> [MATERIAL PROVIDED]
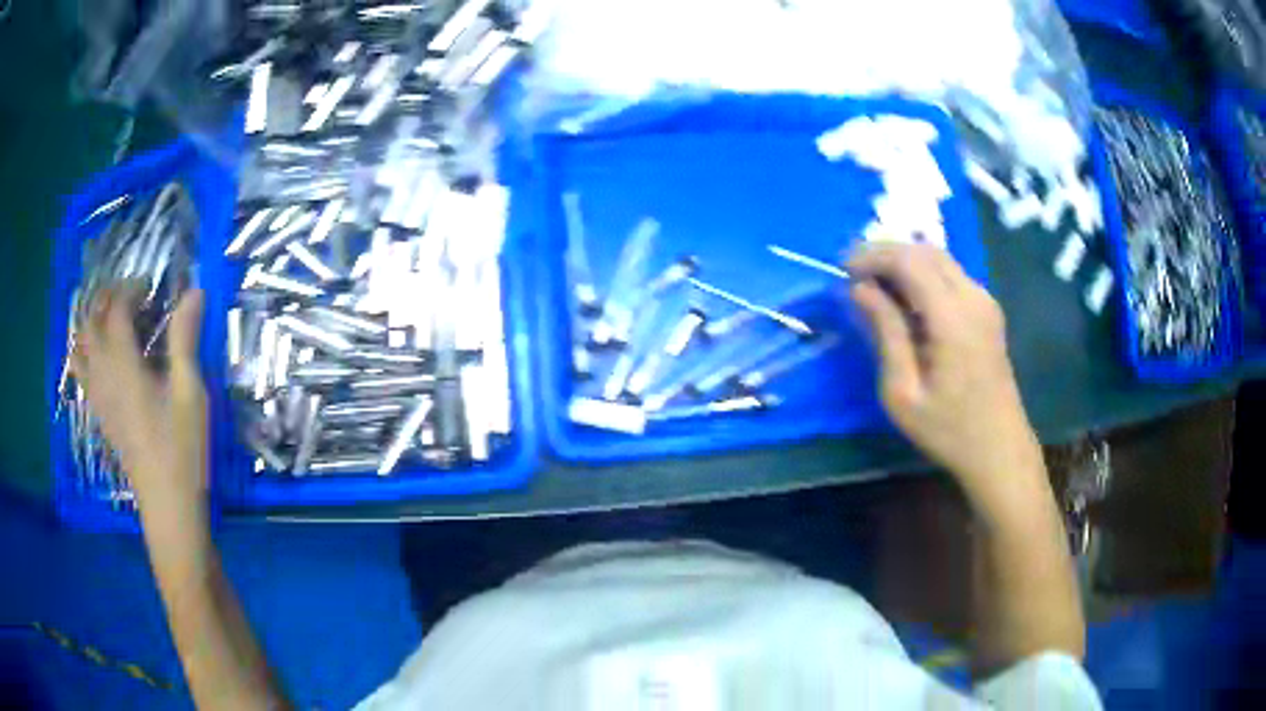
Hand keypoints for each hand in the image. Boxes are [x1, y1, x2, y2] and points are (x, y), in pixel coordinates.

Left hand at [71, 286, 207, 505]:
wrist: (167, 505)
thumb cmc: (181, 449)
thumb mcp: (189, 393)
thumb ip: (185, 340)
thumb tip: (193, 292)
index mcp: (124, 365)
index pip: (115, 310)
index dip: (130, 289)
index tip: (150, 286)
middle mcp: (103, 375)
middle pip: (90, 322)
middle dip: (105, 299)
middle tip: (129, 297)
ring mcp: (98, 396)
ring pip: (80, 346)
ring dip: (91, 323)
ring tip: (110, 318)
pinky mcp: (100, 413)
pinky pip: (81, 372)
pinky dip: (85, 351)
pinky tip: (101, 354)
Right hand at [847, 244, 1045, 509]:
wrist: (999, 449)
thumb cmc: (948, 429)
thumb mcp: (902, 392)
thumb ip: (884, 333)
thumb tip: (860, 289)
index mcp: (952, 317)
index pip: (908, 260)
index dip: (872, 256)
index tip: (842, 270)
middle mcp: (973, 297)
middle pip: (925, 250)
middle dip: (885, 253)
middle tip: (854, 274)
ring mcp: (984, 301)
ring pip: (939, 258)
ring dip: (904, 261)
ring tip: (874, 284)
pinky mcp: (987, 310)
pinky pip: (951, 274)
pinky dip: (922, 273)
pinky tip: (905, 298)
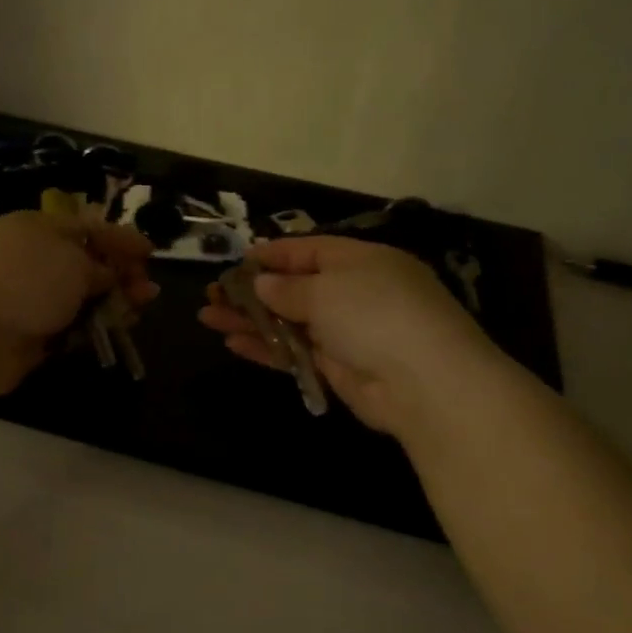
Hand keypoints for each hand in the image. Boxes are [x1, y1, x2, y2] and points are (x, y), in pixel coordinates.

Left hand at [0, 210, 157, 397]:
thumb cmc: (23, 281)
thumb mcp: (72, 261)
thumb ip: (99, 266)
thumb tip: (105, 276)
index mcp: (37, 228)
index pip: (88, 226)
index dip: (121, 238)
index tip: (151, 253)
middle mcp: (31, 260)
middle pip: (86, 264)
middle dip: (120, 275)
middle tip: (147, 291)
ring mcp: (27, 299)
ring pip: (79, 300)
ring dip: (110, 305)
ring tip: (135, 313)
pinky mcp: (26, 335)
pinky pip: (67, 329)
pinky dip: (89, 330)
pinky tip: (109, 334)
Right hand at [198, 237, 497, 436]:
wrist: (424, 383)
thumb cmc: (375, 314)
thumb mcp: (327, 289)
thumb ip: (289, 287)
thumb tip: (262, 283)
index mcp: (360, 261)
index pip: (309, 250)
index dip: (272, 254)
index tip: (237, 260)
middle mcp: (353, 293)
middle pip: (294, 288)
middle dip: (251, 291)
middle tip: (212, 294)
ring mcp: (345, 333)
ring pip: (288, 322)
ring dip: (249, 319)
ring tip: (208, 317)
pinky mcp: (338, 368)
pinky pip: (294, 352)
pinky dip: (265, 347)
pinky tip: (233, 343)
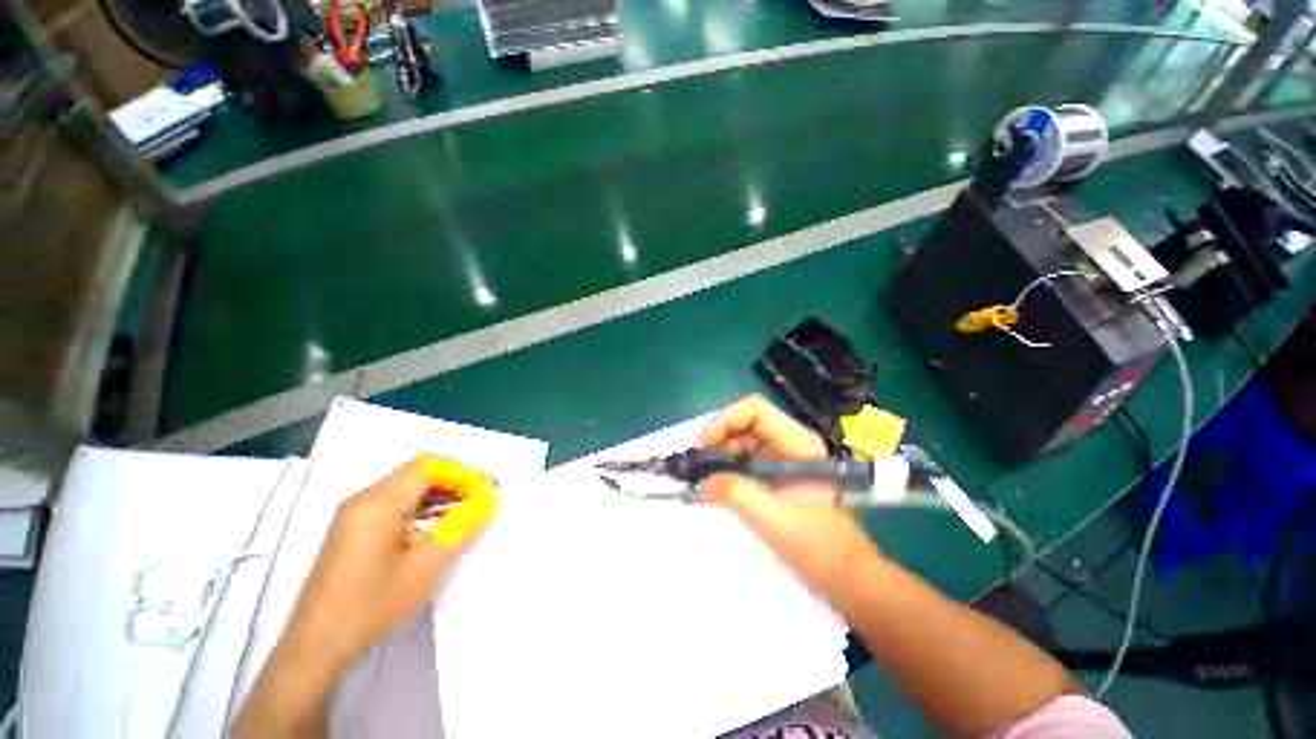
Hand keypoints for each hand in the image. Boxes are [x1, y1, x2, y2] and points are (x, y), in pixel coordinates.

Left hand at [236, 457, 496, 737]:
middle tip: (481, 498)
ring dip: (438, 495)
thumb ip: (461, 527)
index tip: (486, 490)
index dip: (462, 473)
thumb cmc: (371, 607)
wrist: (315, 649)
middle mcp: (362, 500)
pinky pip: (393, 505)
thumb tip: (487, 500)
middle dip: (453, 481)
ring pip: (405, 488)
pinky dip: (421, 508)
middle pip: (416, 474)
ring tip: (466, 511)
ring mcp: (353, 515)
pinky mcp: (351, 531)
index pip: (428, 467)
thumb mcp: (425, 567)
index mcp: (377, 503)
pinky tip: (436, 527)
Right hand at [696, 394, 882, 596]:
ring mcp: (782, 458)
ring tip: (702, 478)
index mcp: (798, 443)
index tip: (703, 447)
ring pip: (741, 440)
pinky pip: (743, 459)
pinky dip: (725, 468)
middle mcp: (790, 443)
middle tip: (697, 466)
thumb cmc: (818, 546)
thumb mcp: (774, 520)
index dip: (725, 420)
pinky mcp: (775, 473)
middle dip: (717, 439)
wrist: (845, 575)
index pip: (755, 409)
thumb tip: (702, 480)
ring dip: (718, 454)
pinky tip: (714, 485)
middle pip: (745, 422)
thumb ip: (736, 494)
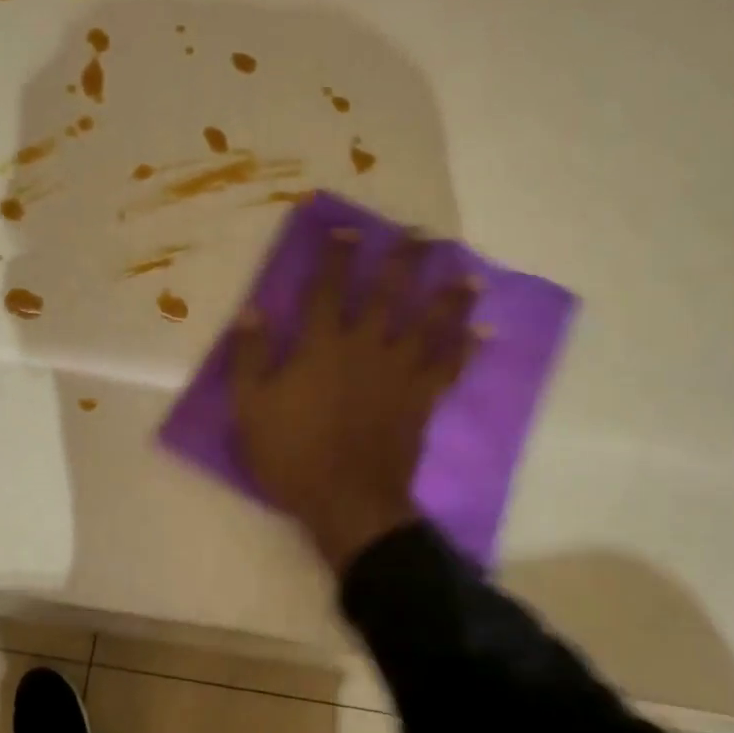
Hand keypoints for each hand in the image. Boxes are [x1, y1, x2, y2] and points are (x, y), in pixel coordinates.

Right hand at [230, 230, 478, 572]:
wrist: (347, 502)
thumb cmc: (293, 455)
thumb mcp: (251, 408)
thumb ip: (249, 357)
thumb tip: (250, 311)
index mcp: (321, 346)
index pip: (327, 290)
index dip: (336, 258)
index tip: (348, 230)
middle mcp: (365, 348)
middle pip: (388, 295)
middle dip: (403, 261)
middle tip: (422, 234)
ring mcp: (399, 374)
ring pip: (429, 325)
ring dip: (448, 296)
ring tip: (468, 272)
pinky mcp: (421, 400)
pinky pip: (449, 368)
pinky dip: (467, 349)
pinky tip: (484, 331)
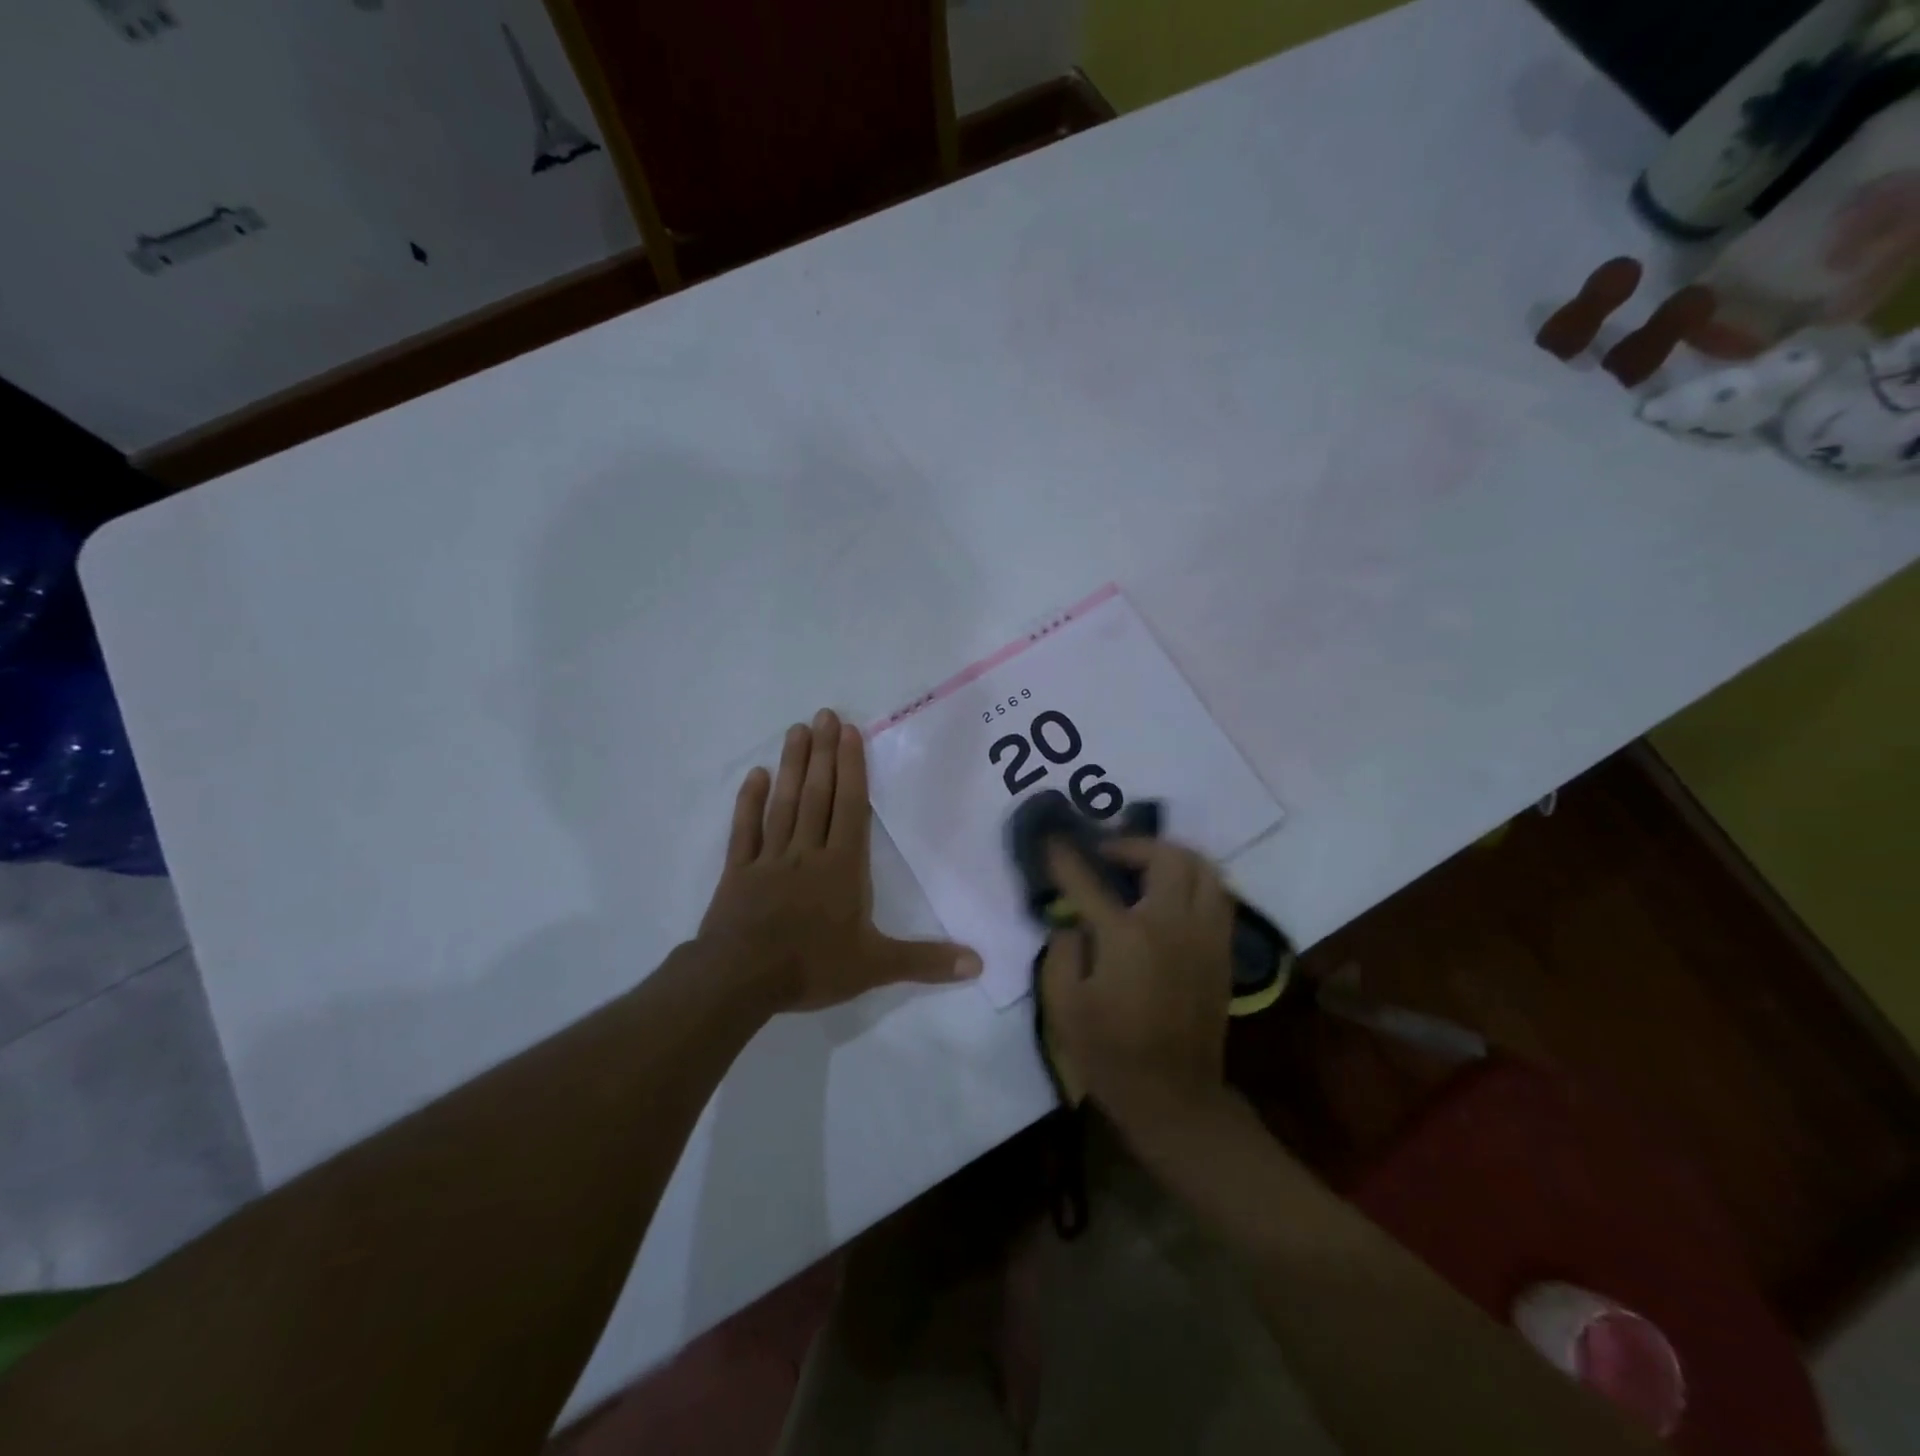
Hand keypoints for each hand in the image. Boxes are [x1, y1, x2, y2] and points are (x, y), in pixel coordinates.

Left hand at [699, 708, 980, 1010]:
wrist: (740, 980)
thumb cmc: (812, 967)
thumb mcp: (876, 967)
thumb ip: (925, 961)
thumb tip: (979, 965)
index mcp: (841, 867)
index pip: (850, 808)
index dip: (851, 768)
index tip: (849, 732)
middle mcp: (807, 852)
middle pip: (817, 795)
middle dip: (823, 754)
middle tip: (823, 715)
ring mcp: (769, 859)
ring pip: (784, 804)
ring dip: (792, 766)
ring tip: (797, 730)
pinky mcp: (738, 872)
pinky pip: (744, 830)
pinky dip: (749, 802)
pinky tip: (756, 775)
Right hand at [1038, 837, 1234, 1128]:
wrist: (1173, 1097)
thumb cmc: (1109, 1052)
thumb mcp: (1062, 1005)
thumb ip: (1061, 951)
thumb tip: (1072, 922)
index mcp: (1126, 936)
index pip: (1090, 881)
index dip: (1066, 858)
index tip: (1053, 842)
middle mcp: (1172, 924)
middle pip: (1166, 857)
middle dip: (1133, 844)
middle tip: (1109, 854)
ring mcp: (1205, 936)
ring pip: (1203, 869)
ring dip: (1172, 856)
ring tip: (1146, 865)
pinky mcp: (1222, 951)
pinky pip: (1219, 895)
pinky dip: (1196, 881)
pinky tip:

> [TASK PROMPT]
From the entries above, return exactly the line containing "wrist: (315, 649)", the line containing "index dip: (725, 420)", and all lines between, and nothing else.

> [RESPONSE TO THE EXERCISE]
wrist: (315, 649)
middle mcp: (362, 500)
pinky pip: (393, 505)
thumb tip: (487, 500)
middle dip: (453, 481)
ring pip: (405, 488)
pinky dip: (421, 508)
middle pip: (416, 474)
ring tip: (466, 511)
ring mcp: (353, 515)
pinky mcp: (351, 531)
index pip: (428, 467)
thumb mcp: (425, 567)
index mcp: (377, 503)
pinky tip: (436, 527)
Right hand at [696, 394, 882, 596]:
ring mcp: (782, 458)
ring tip: (702, 478)
index mcp: (798, 443)
index tip: (703, 447)
ring pip: (741, 440)
pinky pip: (743, 459)
pinky dip: (725, 468)
middle mcp: (790, 443)
middle tip: (697, 466)
thumb cmc: (818, 546)
thumb mcp: (774, 520)
index dip: (725, 420)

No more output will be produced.